Manufacturers have helped convince consumers to purchase high-definition TVs, but actual viewership of HD content has left content makers and content producers confused about the changing market.
Research group Nielsen indicates more than half of US homes have at least one HDTV, although overall viewership of HD content remains significantly lower.
Sports programming remains the highest percentage of HD content being viewed on the networks, with 21% of TV homes watching HD sports. About 28% of people between 18 and 34 years of age watch HD sports and just 2 percent of viewers between 35 and 64 watch sports in HD.
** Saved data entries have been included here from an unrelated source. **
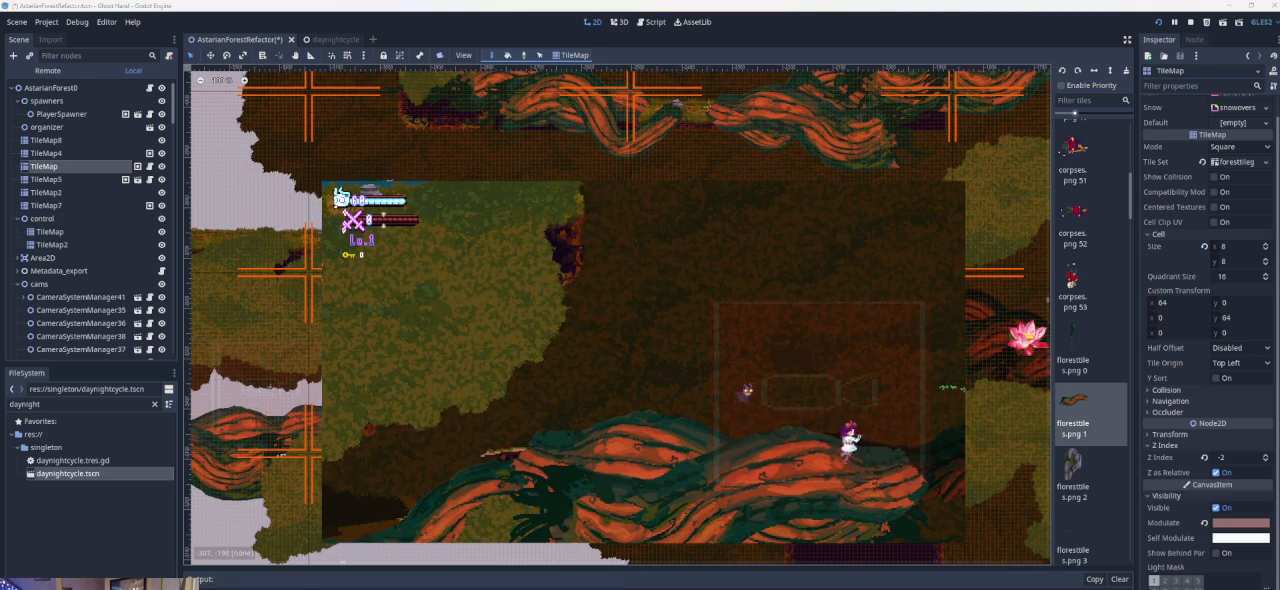
{"buttons": ["CROSS"], "left_stick": "center", "events": [[33, "left_stick", "left"], [300, "left_stick", "right"], [467, "CROSS", "down"], [467, "left_stick", "center"]]}
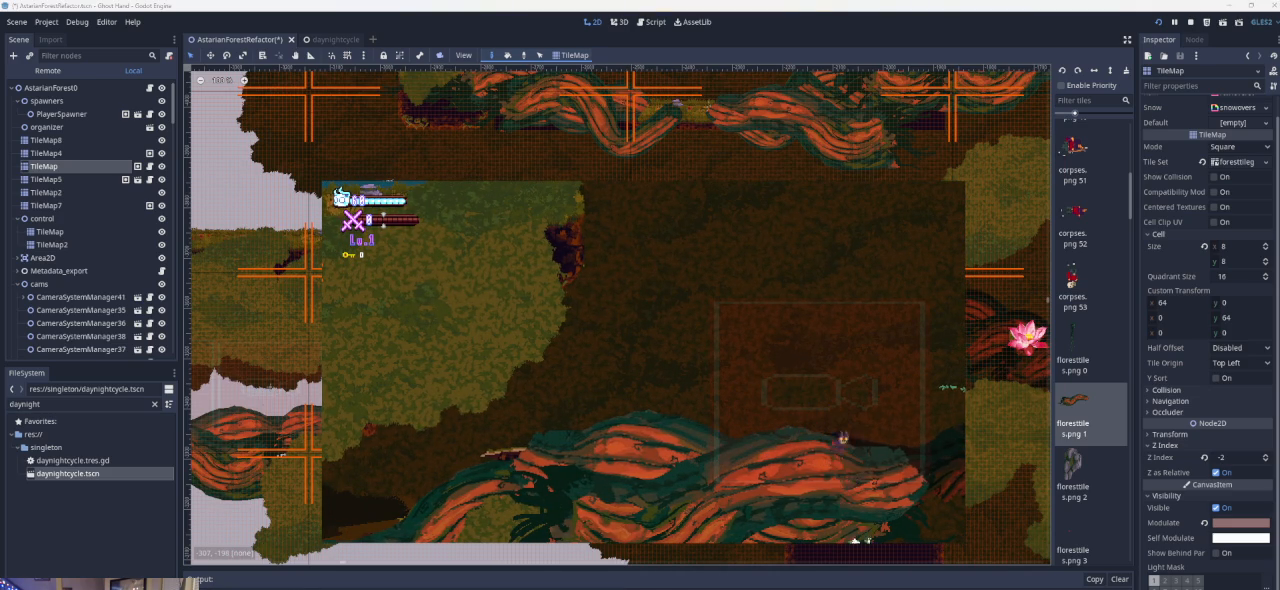
{"buttons": ["CROSS"], "left_stick": "center", "events": [[33, "left_stick", "left"], [367, "CROSS", "up"], [400, "left_stick", "center"], [500, "CROSS", "down"]]}
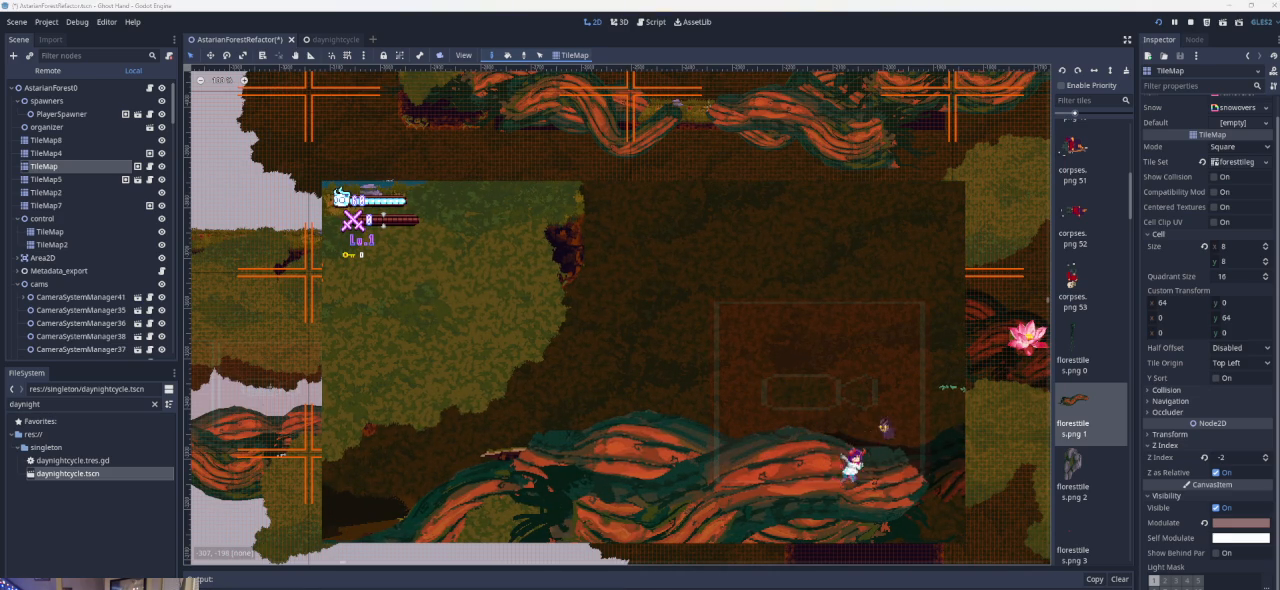
{"buttons": ["CROSS", "L3"], "left_stick": "left", "events": [[100, "left_stick", "left"], [367, "L3", "down"]]}
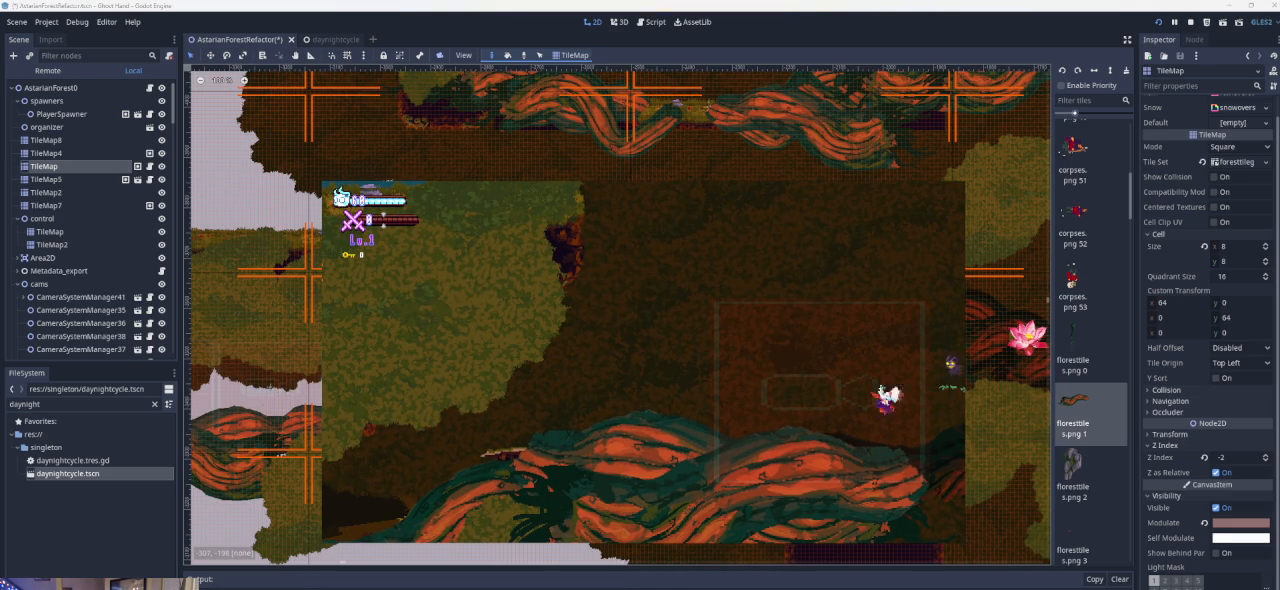
{"buttons": [], "left_stick": "center", "events": [[267, "CROSS", "up"], [267, "L3", "up"], [367, "left_stick", "center"]]}
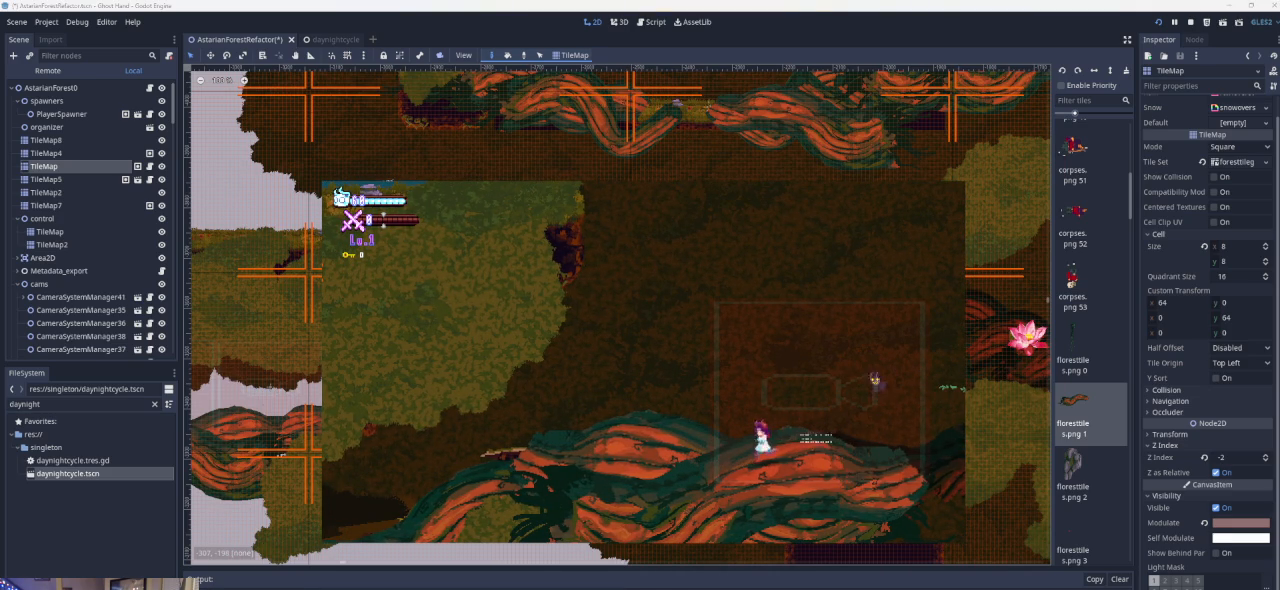
{"buttons": [], "left_stick": "center", "events": []}
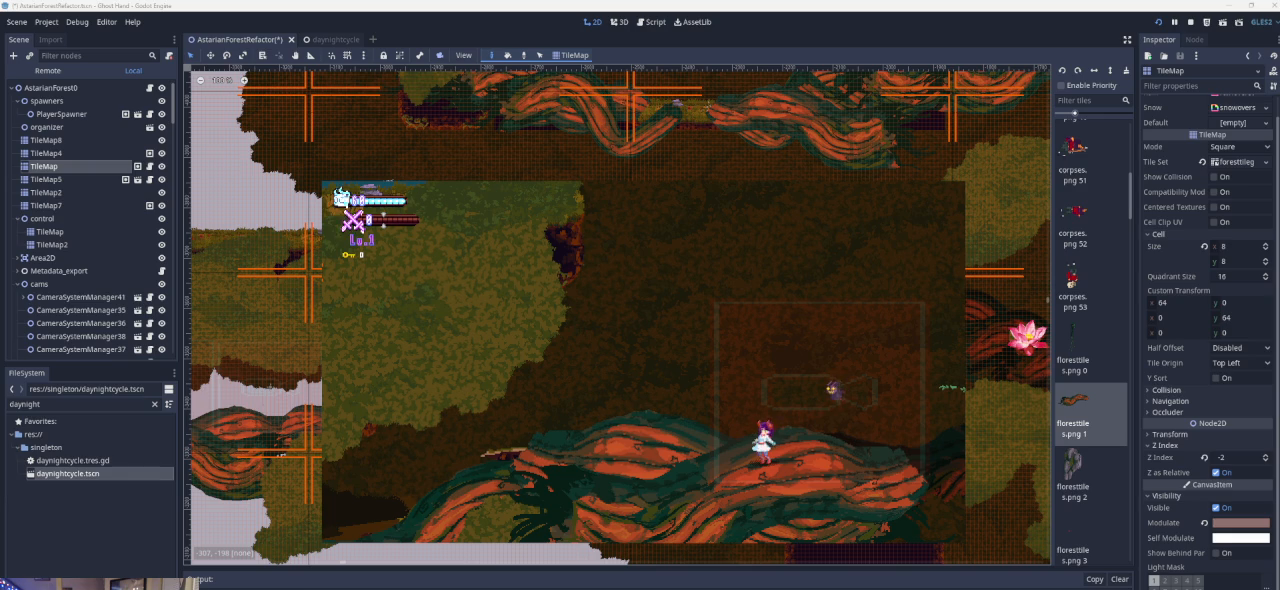
{"buttons": [], "left_stick": "center", "events": []}
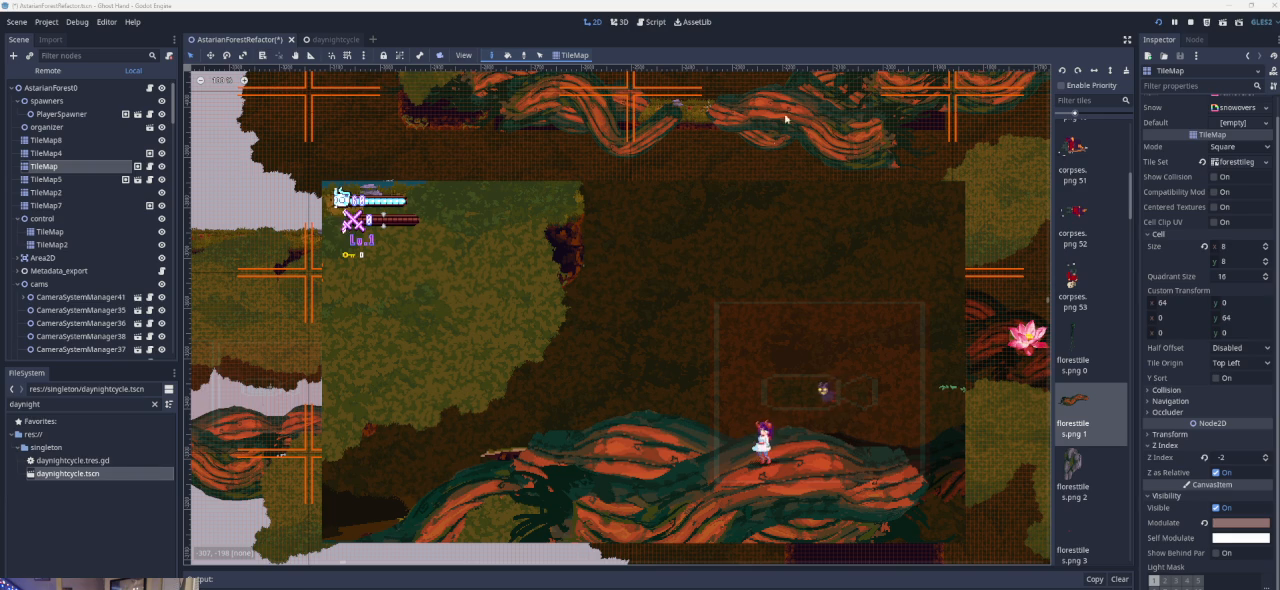
{"buttons": [], "left_stick": "center", "events": [[267, "left_stick", "left"], [500, "left_stick", "center"]]}
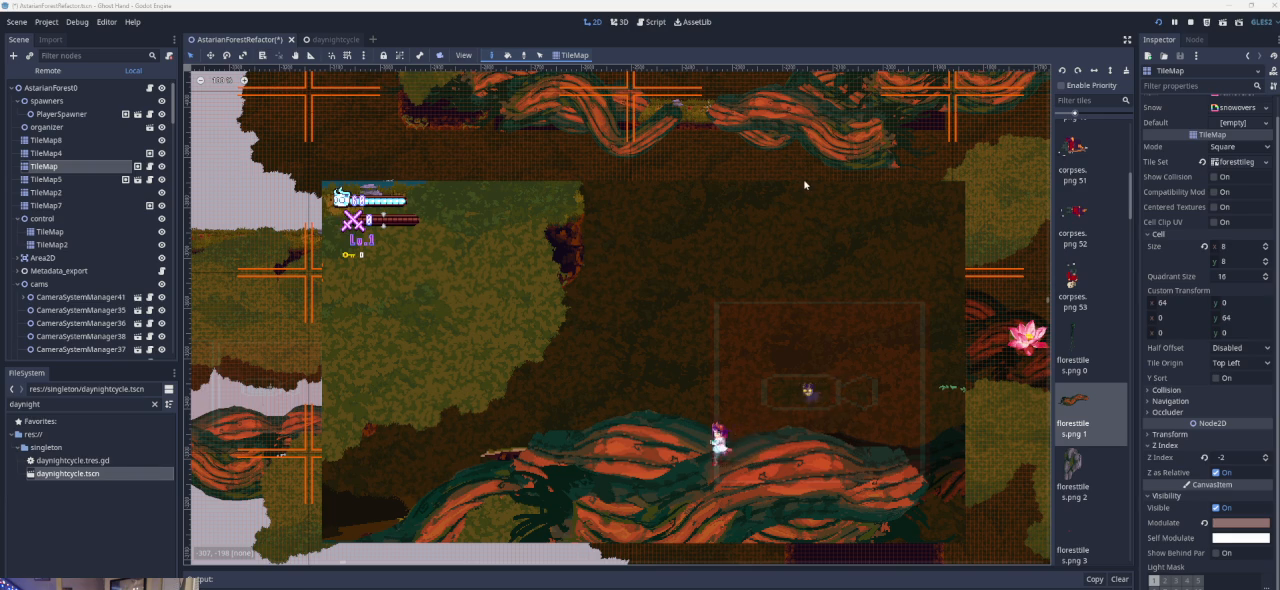
{"buttons": [], "left_stick": "right", "events": [[100, "left_stick", "left"], [333, "left_stick", "right"]]}
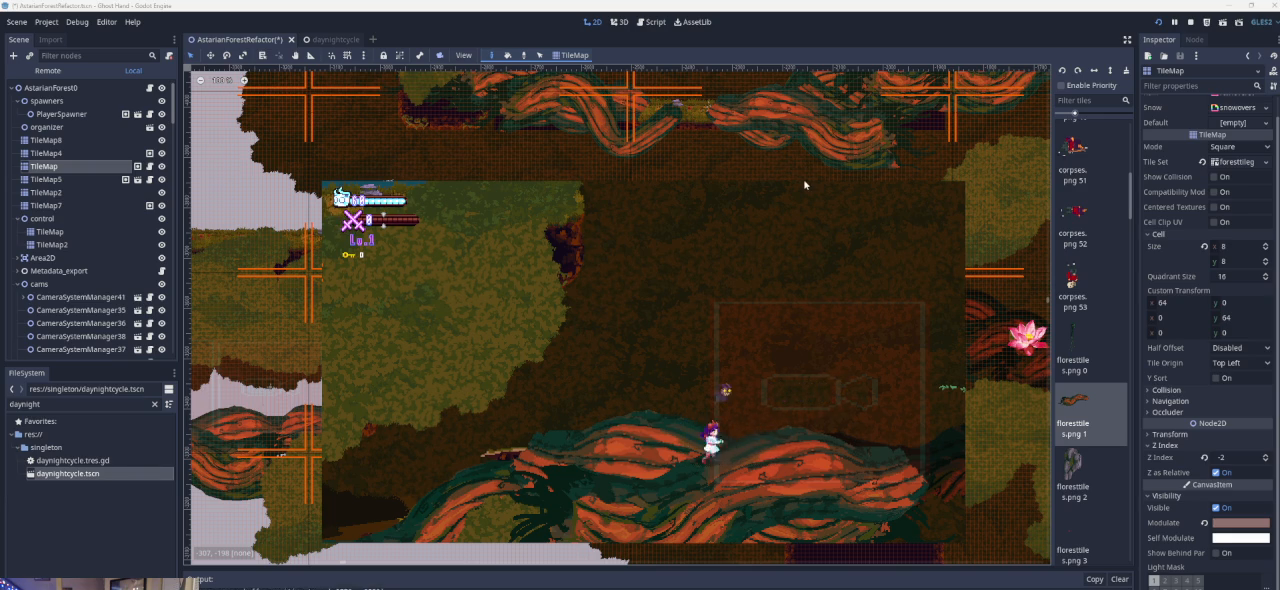
{"buttons": [], "left_stick": "center", "events": [[167, "left_stick", "center"]]}
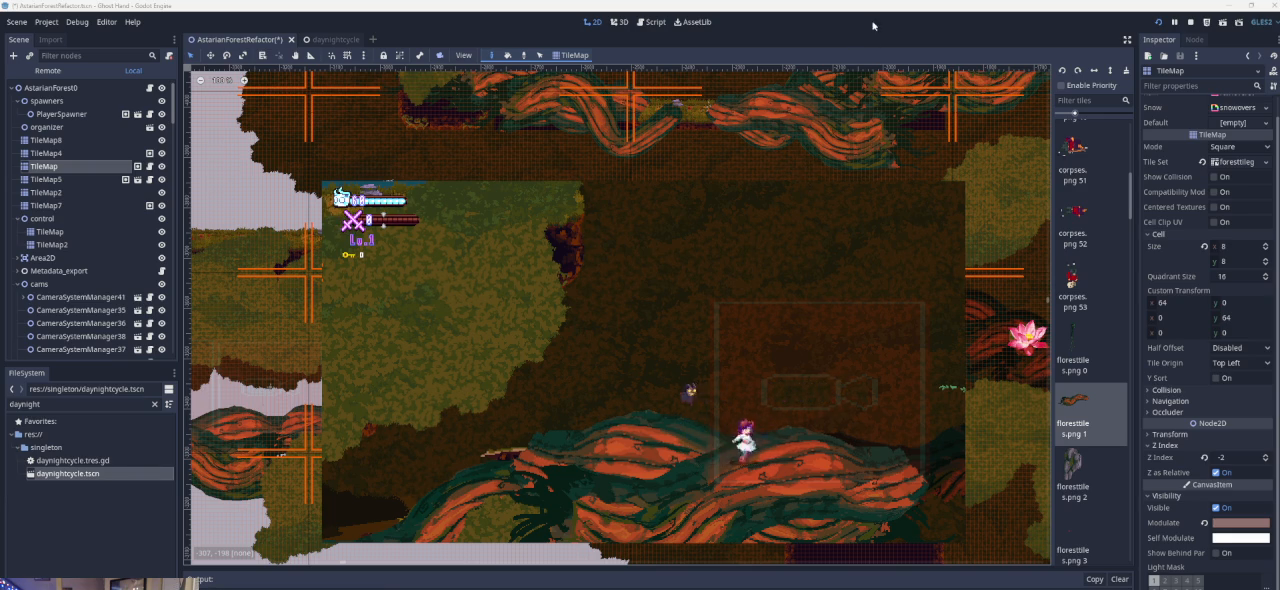
{"buttons": [], "left_stick": "center", "events": []}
HD sporting events on ESPN and other channels helped HD viewership gain new attention, but selling the technology has been increasingly difficult. Fifteen percent of all HD-ready households watched news in HD, with the 35-64 demographic representing 20 percent of the demographic watching HD news.
HD market penetration is expected to increase over the next few years, especially as HD channels are more widely substituted for SD channels. Another consideration will be when today’s adolescent and teenage populations begin switching from SD to HDTVs — something analysts expect to accelerate in the future.
I watch as much content as I could in HD, but that’s only because I spend a large amount of time sitting at a desk next to a TV. After recently switching from Comcast to AT&T, the addition of HDNet will help increase the amount of HD content I watch.
I watch a large amount of sports and news content in HD — and have plenty of access to HD content already — if only companies stopped adding useless channels as a perk, and instead tried lowering prices a few dollars every month.